A small group of protesters gathered outside the hotel where Bannon spoke, chanting and waving signs - one displaying a Nazi swastika. The protesters were kept behind steel barricades on a plaza across an entrance road at the hotel, largely out of view of people entering for the event. No arrests were reported.
Bannon also took aim at the Silicon Valley and its "lords of technology," predicting that tech leaders and progressives in the state would try to secede from the union in 10 to 15 years. He called the threat to break up the nation a "living problem."
He also tried to cheer long-suffering California Republicans, in a state that Trump lost by over 4 million votes and where Republicans have become largely irrelevant in state politics. In Orange County, where the convention was held, several Republican House members are trying to hold onto their seats in districts carried by Hillary Clinton in the 2016 presidential contest.
"You've got everything you need to win," he told them.
He ended his speech with a standing ovation.
Bannon is promoting a field of primary challengers to take on incumbent Republicans in Congress. But in California, the GOP has been fading for years.
The state has become a kind of Republican mausoleum: GOP supporters can relive the glory days by visiting the stately presidential libraries of Ronald Reagan and Richard Nixon, but today Democrats control every statewide office and rule both chambers of the Legislature by commanding margins.
Not all Republicans were glad to see Bannon. In a series of tweets last week, former state Assembly Republican leader Chad Mayes said he was shocked by the decision to have the conservative firebrand headline the event.
"It's a huge step backward and demonstrates that the party remains tone deaf," Mayes tweeted.
California Republicans have bickered for years over what direction to turn - toward the political center or to the right.
Bannon also argued that the coalition that sent Trump to the White House, including conservatives, Libertarians, populists, economic nationalists, evangelicals, could hold power for decades if they stay unified.
"If you have the wisdom, the strength, the tenacity, to hold that coalition together, we will govern for 50 to 75 years," he said.
Most of the state's governors in the 20th century were Republicans, and state voters helped elevate a string of GOP presidential candidates to the White House. But the party's fortunes started to erode in the late 1990s after a series of measures targeting immigrants, which alienated growing segments of the state's population.
In 2007, then-Gov. Arnold Schwarzenegger warned party members that the GOP was "dying at the box office" and needed to move to the political center and embrace issues like climate change to appeal to a broader range of voters. In 2011, a state Republican Party committee blocked an attempt by moderates to push the state GOP platform toward the center on immigration, abortion, guns and gay rights.
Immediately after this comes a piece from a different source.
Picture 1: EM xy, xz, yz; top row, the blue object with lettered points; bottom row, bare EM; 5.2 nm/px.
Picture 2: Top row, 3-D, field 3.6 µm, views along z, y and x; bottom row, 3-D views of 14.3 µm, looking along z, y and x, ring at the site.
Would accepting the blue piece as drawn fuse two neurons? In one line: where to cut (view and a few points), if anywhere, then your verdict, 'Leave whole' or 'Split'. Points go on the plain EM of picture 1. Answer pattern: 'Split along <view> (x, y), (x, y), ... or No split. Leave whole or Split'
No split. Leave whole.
The decline continued. Republicans are now a minor party in many California congressional districts, outnumbered by Democrats and independents. Statewide, Democrats count 3.7 million more voters than the GOP.
Political scientist Jack Pitney, who teaches at Claremont McKenna College, said he doubted the speech would color the 2018 congressional contests, which remain far off for most voters.
More broadly, he said Bannon's politics would hurt the GOP, including among affluent, well-educated voters who play an important part in county elections.